Every record must be transcribed in its entirety, apart from the images, which are to be omitted.

(Collected data)
——

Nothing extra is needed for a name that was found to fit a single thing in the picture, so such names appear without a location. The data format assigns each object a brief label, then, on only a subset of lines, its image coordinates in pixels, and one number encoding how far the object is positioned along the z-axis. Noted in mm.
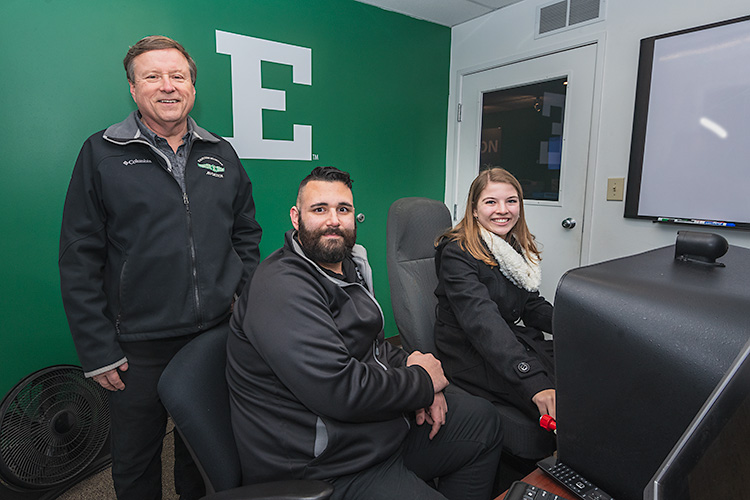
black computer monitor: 375
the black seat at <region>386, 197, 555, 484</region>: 1727
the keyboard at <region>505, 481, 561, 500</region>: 667
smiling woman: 1422
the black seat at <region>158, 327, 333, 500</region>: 844
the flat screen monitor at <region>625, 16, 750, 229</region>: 1958
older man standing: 1419
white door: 2609
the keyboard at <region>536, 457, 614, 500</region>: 661
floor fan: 1616
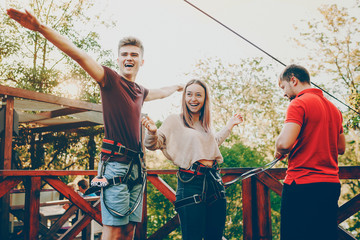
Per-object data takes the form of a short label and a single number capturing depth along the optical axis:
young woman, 1.78
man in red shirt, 1.60
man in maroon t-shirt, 1.68
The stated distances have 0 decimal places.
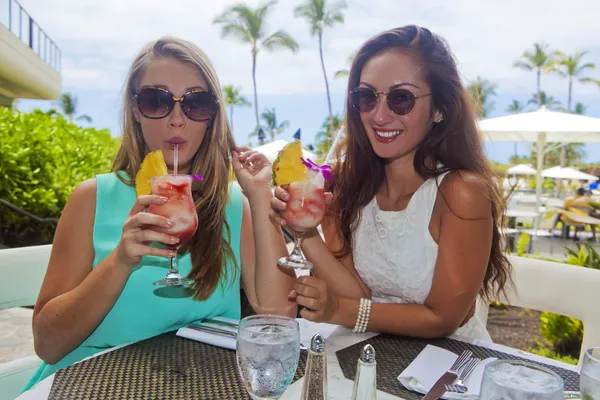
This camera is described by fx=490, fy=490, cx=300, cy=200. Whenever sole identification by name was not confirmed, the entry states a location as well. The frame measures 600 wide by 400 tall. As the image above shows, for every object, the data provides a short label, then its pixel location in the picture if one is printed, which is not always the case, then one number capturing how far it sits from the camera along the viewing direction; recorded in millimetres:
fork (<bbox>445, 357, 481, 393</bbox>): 1174
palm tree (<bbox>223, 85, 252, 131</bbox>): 46375
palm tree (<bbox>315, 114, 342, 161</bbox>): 49156
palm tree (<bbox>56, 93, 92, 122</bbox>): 65250
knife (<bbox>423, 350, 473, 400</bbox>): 1155
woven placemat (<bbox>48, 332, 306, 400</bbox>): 1138
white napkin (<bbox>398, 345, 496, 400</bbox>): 1192
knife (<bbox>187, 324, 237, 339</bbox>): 1503
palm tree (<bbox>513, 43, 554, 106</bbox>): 46875
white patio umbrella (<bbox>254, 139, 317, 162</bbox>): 10242
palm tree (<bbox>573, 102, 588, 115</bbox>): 61094
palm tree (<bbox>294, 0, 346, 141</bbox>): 34125
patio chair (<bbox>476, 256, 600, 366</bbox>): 2170
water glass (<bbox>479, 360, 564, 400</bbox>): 750
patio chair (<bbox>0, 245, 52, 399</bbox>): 1919
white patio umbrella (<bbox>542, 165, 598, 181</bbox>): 22078
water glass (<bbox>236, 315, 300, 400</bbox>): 936
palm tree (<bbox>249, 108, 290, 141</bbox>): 46269
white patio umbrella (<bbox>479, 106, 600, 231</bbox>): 8867
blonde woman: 1614
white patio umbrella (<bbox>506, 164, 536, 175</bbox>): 24745
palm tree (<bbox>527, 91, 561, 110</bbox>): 57681
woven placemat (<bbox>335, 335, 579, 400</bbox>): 1240
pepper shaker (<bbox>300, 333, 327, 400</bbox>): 936
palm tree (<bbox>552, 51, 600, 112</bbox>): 45188
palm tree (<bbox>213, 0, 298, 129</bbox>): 35781
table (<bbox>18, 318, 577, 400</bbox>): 1154
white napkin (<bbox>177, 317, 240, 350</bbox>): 1430
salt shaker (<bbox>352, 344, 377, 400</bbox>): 909
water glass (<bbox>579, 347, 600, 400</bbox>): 837
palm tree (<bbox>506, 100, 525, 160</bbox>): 66562
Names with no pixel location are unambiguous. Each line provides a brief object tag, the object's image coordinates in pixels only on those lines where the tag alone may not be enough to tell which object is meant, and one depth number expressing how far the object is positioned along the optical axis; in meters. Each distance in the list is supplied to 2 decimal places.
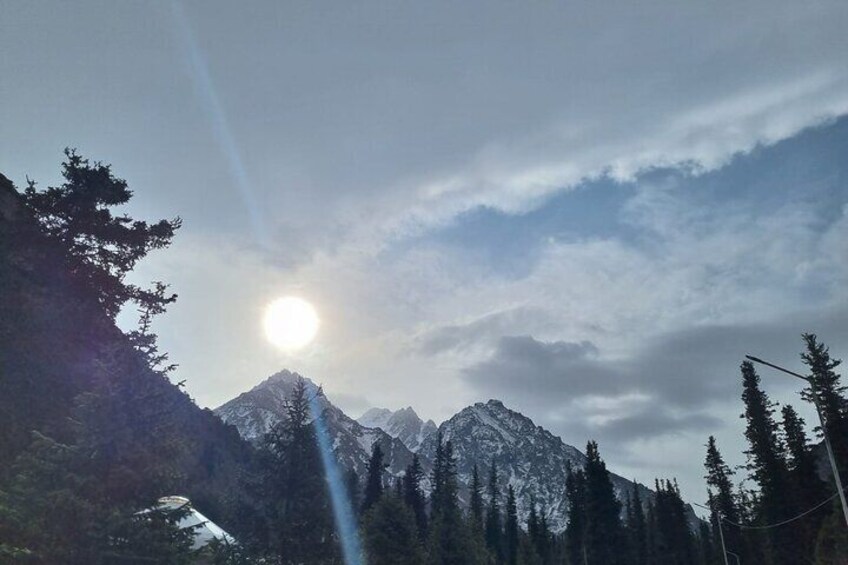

——

- **Expected output**:
Nothing extra is needed for a name that was found to fit a single thing in the picture, so such names appear without a location. The data format assigns each object a brief label, then, on only a subset of lines, its image coordinates in pixels, and one number encoding how far the object is positioned along the z-axis. Noted in mm.
black computer monitor: 375
the black seat at <region>386, 197, 555, 484</region>: 1727
the keyboard at <region>505, 481, 561, 500</region>: 667
smiling woman: 1422
the black seat at <region>158, 327, 333, 500</region>: 844
the flat screen monitor at <region>625, 16, 750, 229</region>: 1958
older man standing: 1419
white door: 2609
the keyboard at <region>536, 457, 614, 500</region>: 661
floor fan: 1616
Per-object data takes the form of a short label and a single number capturing depth along the optical axis:
young woman, 1.78
man in red shirt, 1.60
man in maroon t-shirt, 1.68
The stated distances have 0 decimal places.
This camera is described by fx=490, fy=490, cx=300, cy=200. Whenever sole identification by name was not confirmed, the entry states a location as well. The frame measures 600 wide by 400 tall. As the image above shows, for every object, the data provides a short label, then its pixel location in the picture if one is printed, which is not always the case, then one number capturing how far it sits from the camera along the viewing direction; recorded in millimetres:
fork (<bbox>445, 357, 481, 393</bbox>): 1174
palm tree (<bbox>223, 85, 252, 131</bbox>): 46375
palm tree (<bbox>315, 114, 342, 161</bbox>): 49156
palm tree (<bbox>56, 93, 92, 122</bbox>): 65250
knife (<bbox>423, 350, 473, 400</bbox>): 1155
woven placemat (<bbox>48, 332, 306, 400</bbox>): 1138
white napkin (<bbox>398, 345, 496, 400</bbox>): 1192
knife (<bbox>187, 324, 237, 339</bbox>): 1503
palm tree (<bbox>513, 43, 554, 106</bbox>): 46875
white patio umbrella (<bbox>254, 139, 317, 162</bbox>): 10242
palm tree (<bbox>573, 102, 588, 115</bbox>): 61094
palm tree (<bbox>294, 0, 346, 141</bbox>): 34125
patio chair (<bbox>476, 256, 600, 366</bbox>): 2170
water glass (<bbox>479, 360, 564, 400</bbox>): 750
patio chair (<bbox>0, 245, 52, 399</bbox>): 1919
white patio umbrella (<bbox>542, 165, 598, 181</bbox>): 22078
water glass (<bbox>236, 315, 300, 400</bbox>): 936
palm tree (<bbox>249, 108, 290, 141</bbox>): 46269
white patio umbrella (<bbox>479, 106, 600, 231</bbox>): 8867
blonde woman: 1614
white patio umbrella (<bbox>506, 164, 536, 175</bbox>): 24745
palm tree (<bbox>527, 91, 561, 110</bbox>): 57681
woven placemat (<bbox>335, 335, 579, 400</bbox>): 1240
pepper shaker (<bbox>300, 333, 327, 400</bbox>): 936
palm tree (<bbox>552, 51, 600, 112</bbox>): 45188
palm tree (<bbox>213, 0, 298, 129</bbox>): 35781
table (<bbox>18, 318, 577, 400</bbox>): 1154
white napkin (<bbox>177, 317, 240, 350</bbox>): 1430
salt shaker (<bbox>352, 344, 377, 400</bbox>): 909
water glass (<bbox>579, 347, 600, 400</bbox>): 837
palm tree (<bbox>506, 100, 525, 160</bbox>): 66562
Names with no pixel location are unambiguous. Each line provides a brief object tag, the object's image coordinates in pixels only on those lines where the tag alone may not be enough to tell which object is meant, and one depth number expressing how far the object is positioned along the optical axis; in meters. Each distance in the list is supplied to 2 decimal places.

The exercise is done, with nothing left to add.